Für die einen ist es eine Modeerscheinung, für die anderen eine Haltung. Für Cathleen Fröhlich bedeutet "vegan" vor allem: gesunde Ernährung. Um auf alle tierischen Produkte zu verzichten, braucht es viel Zeit und noch mehr Wissen.

"Ich will Fleisch!" - Grundsätzlich ist an dieser Forderung noch keine Kuriosität erkennbar. Doch der vierjährige Max Fröhlich ist zu 99,9 Prozent Veganer. Wenn es ihm also nach Fleisch gelüstet, steht seine Mutter vor der Herausforderung, herauszufinden, welches Fleisch er gerne essen möchte. Und dieses dann auch - als Veganerin - für ihn zu kochen. Denn: "Ich hab ihn nicht auf 100 Prozent vegan", sagt Cathleen Fröhlich. Das ist auch gar nicht ihr Ziel. "Ich möchte ihn zu einem selbstständig denkenden Menschen erziehen", sagt sie.

Das scheint zu funktionieren: Wenn Max auf seinen Hochstuhl klettert und von Rührei redet, meint er Tofu-Rührei. Und wenn er mal wieder Fleisch will, meint er Pflanzenfleisch. Hätte er mal wieder unbedingt ein Schweineschnitzel essen wollen, hätte er das auch bekommen. Fröhlich sieht das bei ihrem Sohn "nicht dogmatisch, bei mir selbst bin ich eher streng, ja".

Über Nicht-Veganer, die veganes Essen grundsätzlich verteufeln und auch mal einen bösen Kommentar fallen lassen, ärgert sich Fröhlich nicht mehr. Im Gegenteil, Fröhlich kontert: "Noch nie Nudeln mit Tomatensoße gegessen?" Rezepte sammeln sich nach und nach an; mal wirft sie einen Blick ins Kochbuch, mal ins Internet. "Ich finde es immer wieder ziemlich cool, wenn ich Gerichte finde, die schon immer vegan waren", sagt die Bambergerin, die neben ihrem eigenen Sohn an den Wochentagen meist noch drei Tageskinder versorgt.
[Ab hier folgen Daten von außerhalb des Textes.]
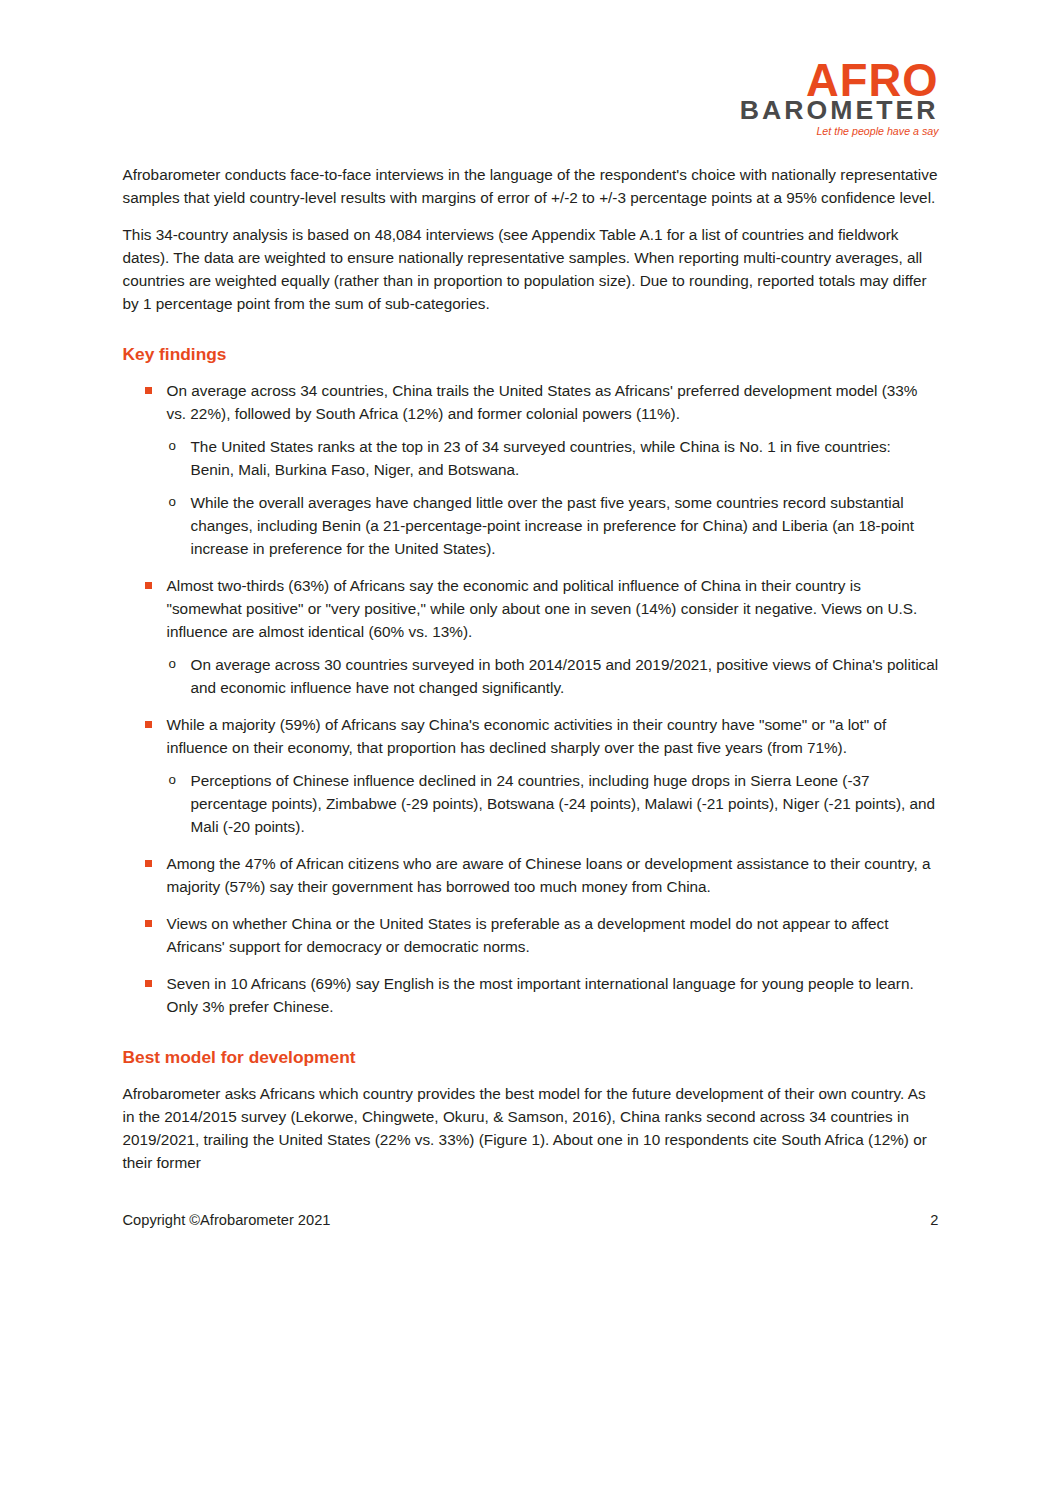AFRO BAROMETER Let the people have a say
Afrobarometer conducts face-to-face interviews in the language of the respondent's choice with nationally representative samples that yield country-level results with margins of error of +/-2 to +/-3 percentage points at a 95% confidence level.
This 34-country analysis is based on 48,084 interviews (see Appendix Table A.1 for a list of countries and fieldwork dates). The data are weighted to ensure nationally representative samples. When reporting multi-country averages, all countries are weighted equally (rather than in proportion to population size). Due to rounding, reported totals may differ by 1 percentage point from the sum of sub-categories.
Key findings
On average across 34 countries, China trails the United States as Africans' preferred development model (33% vs. 22%), followed by South Africa (12%) and former colonial powers (11%).
The United States ranks at the top in 23 of 34 surveyed countries, while China is No. 1 in five countries: Benin, Mali, Burkina Faso, Niger, and Botswana.
While the overall averages have changed little over the past five years, some countries record substantial changes, including Benin (a 21-percentage-point increase in preference for China) and Liberia (an 18-point increase in preference for the United States).
Almost two-thirds (63%) of Africans say the economic and political influence of China in their country is "somewhat positive" or "very positive," while only about one in seven (14%) consider it negative. Views on U.S. influence are almost identical (60% vs. 13%).
On average across 30 countries surveyed in both 2014/2015 and 2019/2021, positive views of China's political and economic influence have not changed significantly.
While a majority (59%) of Africans say China's economic activities in their country have "some" or "a lot" of influence on their economy, that proportion has declined sharply over the past five years (from 71%).
Perceptions of Chinese influence declined in 24 countries, including huge drops in Sierra Leone (-37 percentage points), Zimbabwe (-29 points), Botswana (-24 points), Malawi (-21 points), Niger (-21 points), and Mali (-20 points).
Among the 47% of African citizens who are aware of Chinese loans or development assistance to their country, a majority (57%) say their government has borrowed too much money from China.
Views on whether China or the United States is preferable as a development model do not appear to affect Africans' support for democracy or democratic norms.
Seven in 10 Africans (69%) say English is the most important international language for young people to learn. Only 3% prefer Chinese.
Best model for development
Afrobarometer asks Africans which country provides the best model for the future development of their own country. As in the 2014/2015 survey (Lekorwe, Chingwete, Okuru, & Samson, 2016), China ranks second across 34 countries in 2019/2021, trailing the United States (22% vs. 33%) (Figure 1). About one in 10 respondents cite South Africa (12%) or their former
Copyright ©Afrobarometer 2021 2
Vegan, versteht sich.

Den Essensplan für jede Woche veröffentlicht Fröhlich auf Facebook. Zum Mittagessen gibt es für den Nachwuchs Pfannkuchen, Pizza, Auflauf... - erst bei Kartoffeln und Porree liegt der "Vegan-Verdacht" nahe. "Schmeckt nicht" gilt bei Fröhlich erst, wenn probiert wurde. Genäschige Kinder hat Fröhlich nur selten um den Mittagstisch sitzen. Für Fröhlich liegt das schlichtweg daran, dass die Kinder von klein auf sehen: "Gemüse ist lecker, das schmeckt auch."


Wandel der Ernährung

In den letzten Jahren hat sich in Sachen Ernährung viel getan. Die Bambergerin Sylvia Scheinost hat vor 18 Jahren noch lange suchen müssen, bis sie einen Kindergarten fand, in dem ihr Kind das Essen selbst mitbringen durfte. "Bei den städtischen Kindergärten gab es keine Chance auf ,vernünftige' Ernährung", sagt Scheinost im Rückblick. "Alle hätten das gleiche essen müssen, damit sich nicht das eine oder andere Kind durch sein Essen heraus hebt."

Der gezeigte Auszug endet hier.